### ESTRATTO DELLA FONTE
%%

Questo coraggioso lavoro è stato fatto da un giornalista vaticanista, che è qui alla mia sinistra, che è di Wlodzimierz Redzioch, che salutiamo. La lingua polacca è una lingua di cesura tra il mondo latino e il mondo slavo che ha preso la lingua da Cirillo e Metodio, che ne hanno inventato l’alfabeto. E Wojtyla ha avuto la stessa funzione anche nella Chiesa e nella vecchia Europa. Ecco, lui, dicevo, dal 1981 fino al 2012 ha lavorato presso l’Osservatore Romano, e ha scritto libri come Tornielli, relativi alla vita della Chiesa come quello sulla tomba di san Pietro. L’altro nostro ospite è Walter Insero, responsabile delle Comunicazioni Sociali del Vicariato di Roma, quindi della Chiesa di Roma di cui il Papa è Vescovo. Do subito a lui la parola per il primo intervento.
WALTER INSERO:
Grazie. Grazie agli amici della casa editrice Ares per l’invito, agli organizzatori.
CAMILLO FORNASIERI:
Dimenticavo, ma la cito sempre, la casa editrice Ares ha raccolto questo libro e ce l’ha portato proprio qui fresco al Meeting, quindi è un altro prezioso contributo che ci dà.

%%

### CONSEGNE DELL'ESERCIZIO
**A)** Quale incarico ricopre Walter Insero secondo la trascrizione?
**B)** Ricopia senza modifiche il passo della trascrizione da "Questo coraggioso lavoro" a "il primo intervento.".
Per svolgere le consegne basati soltanto sulla trascrizione.

### RECORD DEL DATASET
%%

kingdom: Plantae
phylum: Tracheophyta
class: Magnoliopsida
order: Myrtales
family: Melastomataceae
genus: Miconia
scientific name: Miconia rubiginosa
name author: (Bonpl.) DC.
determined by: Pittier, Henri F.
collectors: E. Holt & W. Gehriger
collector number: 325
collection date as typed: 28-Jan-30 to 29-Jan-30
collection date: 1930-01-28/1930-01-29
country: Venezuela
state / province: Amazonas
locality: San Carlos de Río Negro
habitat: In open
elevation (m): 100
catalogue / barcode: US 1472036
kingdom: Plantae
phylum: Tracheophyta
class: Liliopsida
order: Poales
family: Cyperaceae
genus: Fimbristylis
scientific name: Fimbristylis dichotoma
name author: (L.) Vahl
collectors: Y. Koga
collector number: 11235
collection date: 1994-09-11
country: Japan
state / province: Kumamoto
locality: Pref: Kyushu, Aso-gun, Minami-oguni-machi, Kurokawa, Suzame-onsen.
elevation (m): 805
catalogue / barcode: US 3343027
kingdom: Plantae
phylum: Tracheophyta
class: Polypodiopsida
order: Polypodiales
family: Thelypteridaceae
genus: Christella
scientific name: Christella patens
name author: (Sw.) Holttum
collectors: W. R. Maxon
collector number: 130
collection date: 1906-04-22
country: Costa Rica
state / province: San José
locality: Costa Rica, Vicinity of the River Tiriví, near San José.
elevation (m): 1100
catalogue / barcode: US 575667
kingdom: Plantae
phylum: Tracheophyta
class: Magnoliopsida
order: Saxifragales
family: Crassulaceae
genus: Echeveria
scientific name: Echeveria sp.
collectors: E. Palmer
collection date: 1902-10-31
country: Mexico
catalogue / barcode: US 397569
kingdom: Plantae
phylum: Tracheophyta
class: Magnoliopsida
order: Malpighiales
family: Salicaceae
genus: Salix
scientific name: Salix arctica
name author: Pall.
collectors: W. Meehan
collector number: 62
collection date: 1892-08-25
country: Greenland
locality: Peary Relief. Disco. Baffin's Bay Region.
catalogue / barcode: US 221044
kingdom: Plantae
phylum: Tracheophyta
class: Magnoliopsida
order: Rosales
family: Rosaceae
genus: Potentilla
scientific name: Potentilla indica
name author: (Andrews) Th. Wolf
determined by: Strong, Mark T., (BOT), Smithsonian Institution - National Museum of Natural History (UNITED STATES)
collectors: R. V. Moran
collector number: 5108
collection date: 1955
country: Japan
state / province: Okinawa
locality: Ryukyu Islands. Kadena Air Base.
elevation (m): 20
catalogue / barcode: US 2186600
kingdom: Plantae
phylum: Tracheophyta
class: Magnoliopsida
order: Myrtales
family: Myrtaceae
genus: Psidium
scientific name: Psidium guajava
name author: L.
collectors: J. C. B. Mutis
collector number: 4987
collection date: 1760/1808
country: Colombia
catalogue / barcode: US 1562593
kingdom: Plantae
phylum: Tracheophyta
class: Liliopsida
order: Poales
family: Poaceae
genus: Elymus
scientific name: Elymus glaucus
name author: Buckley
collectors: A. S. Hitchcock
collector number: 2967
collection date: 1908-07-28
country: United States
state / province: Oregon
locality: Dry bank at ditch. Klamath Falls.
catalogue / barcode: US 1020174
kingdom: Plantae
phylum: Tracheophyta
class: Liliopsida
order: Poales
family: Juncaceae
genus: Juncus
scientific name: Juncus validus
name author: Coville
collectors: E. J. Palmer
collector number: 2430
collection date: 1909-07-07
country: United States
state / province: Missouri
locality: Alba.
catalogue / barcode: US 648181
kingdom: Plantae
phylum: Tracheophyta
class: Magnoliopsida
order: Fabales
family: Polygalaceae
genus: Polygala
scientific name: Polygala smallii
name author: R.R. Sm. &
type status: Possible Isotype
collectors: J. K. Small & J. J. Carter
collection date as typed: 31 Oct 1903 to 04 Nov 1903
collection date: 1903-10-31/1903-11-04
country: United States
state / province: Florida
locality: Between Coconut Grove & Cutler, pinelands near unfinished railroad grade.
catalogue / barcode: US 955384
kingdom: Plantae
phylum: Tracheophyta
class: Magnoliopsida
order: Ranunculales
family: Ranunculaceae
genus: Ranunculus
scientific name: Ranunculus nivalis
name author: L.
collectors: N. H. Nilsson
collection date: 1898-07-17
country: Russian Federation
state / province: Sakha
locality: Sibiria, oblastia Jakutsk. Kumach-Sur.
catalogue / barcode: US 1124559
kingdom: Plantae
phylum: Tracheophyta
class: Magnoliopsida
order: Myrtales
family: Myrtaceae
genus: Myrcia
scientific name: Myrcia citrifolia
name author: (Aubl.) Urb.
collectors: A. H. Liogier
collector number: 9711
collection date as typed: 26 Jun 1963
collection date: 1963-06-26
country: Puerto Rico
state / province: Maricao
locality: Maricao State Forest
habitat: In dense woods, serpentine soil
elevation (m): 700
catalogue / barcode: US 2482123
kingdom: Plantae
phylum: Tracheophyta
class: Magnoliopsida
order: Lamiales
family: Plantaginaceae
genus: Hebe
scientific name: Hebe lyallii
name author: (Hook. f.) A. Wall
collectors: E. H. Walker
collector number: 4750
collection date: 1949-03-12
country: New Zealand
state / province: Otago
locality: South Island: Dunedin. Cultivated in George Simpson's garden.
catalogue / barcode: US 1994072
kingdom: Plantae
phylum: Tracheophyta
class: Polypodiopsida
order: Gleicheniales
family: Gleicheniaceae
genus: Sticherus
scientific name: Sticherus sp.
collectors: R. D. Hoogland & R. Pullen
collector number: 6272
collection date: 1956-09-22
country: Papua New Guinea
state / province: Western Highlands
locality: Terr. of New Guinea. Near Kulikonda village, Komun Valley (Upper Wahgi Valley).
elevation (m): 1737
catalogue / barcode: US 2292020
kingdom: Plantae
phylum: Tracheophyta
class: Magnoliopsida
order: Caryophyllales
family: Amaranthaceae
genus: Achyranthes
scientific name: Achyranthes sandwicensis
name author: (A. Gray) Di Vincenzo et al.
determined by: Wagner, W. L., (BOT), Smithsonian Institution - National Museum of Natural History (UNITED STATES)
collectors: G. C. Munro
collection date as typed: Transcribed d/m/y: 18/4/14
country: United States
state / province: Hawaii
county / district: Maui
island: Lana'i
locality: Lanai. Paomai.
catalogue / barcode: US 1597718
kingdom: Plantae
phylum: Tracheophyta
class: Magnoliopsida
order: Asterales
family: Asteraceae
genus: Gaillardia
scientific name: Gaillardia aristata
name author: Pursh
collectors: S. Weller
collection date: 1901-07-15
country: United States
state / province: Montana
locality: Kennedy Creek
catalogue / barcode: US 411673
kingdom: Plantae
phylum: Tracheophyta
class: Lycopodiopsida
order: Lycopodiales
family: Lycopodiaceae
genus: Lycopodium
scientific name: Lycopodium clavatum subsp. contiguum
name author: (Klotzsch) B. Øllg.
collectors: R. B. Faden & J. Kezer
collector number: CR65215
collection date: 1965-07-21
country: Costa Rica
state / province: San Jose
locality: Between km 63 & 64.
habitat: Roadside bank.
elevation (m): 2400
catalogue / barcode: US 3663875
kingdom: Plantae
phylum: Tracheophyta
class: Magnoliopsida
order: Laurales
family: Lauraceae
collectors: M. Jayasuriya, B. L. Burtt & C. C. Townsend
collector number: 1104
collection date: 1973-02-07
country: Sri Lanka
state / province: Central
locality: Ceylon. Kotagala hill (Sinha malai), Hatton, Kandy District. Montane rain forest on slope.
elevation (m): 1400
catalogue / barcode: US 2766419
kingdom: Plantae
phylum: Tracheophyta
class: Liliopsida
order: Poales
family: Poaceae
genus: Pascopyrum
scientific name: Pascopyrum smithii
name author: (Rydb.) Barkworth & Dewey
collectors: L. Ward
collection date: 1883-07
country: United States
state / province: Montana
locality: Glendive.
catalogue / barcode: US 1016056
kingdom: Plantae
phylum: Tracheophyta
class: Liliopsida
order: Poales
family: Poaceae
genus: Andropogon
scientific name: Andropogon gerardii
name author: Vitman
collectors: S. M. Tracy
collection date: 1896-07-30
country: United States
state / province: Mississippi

%%

### RISPOSTE ALLE CONSEGNE
**A)** È responsabile delle Comunicazioni Sociali del Vicariato di Roma.

**B)**
Questo coraggioso lavoro è stato fatto da un giornalista vaticanista, che è qui alla mia sinistra, che è di Wlodzimierz Redzioch, che salutiamo. La lingua polacca è una lingua di cesura tra il mondo latino e il mondo slavo che ha preso la lingua da Cirillo e Metodio, che ne hanno inventato l’alfabeto. E Wojtyla ha avuto la stessa funzione anche nella Chiesa e nella vecchia Europa. Ecco, lui, dicevo, dal 1981 fino al 2012 ha lavorato presso l’Osservatore Romano, e ha scritto libri come Tornielli, relativi alla vita della Chiesa come quello sulla tomba di san Pietro. L’altro nostro ospite è Walter Insero, responsabile delle Comunicazioni Sociali del Vicariato di Roma, quindi della Chiesa di Roma di cui il Papa è Vescovo. Do subito a lui la parola per il primo intervento.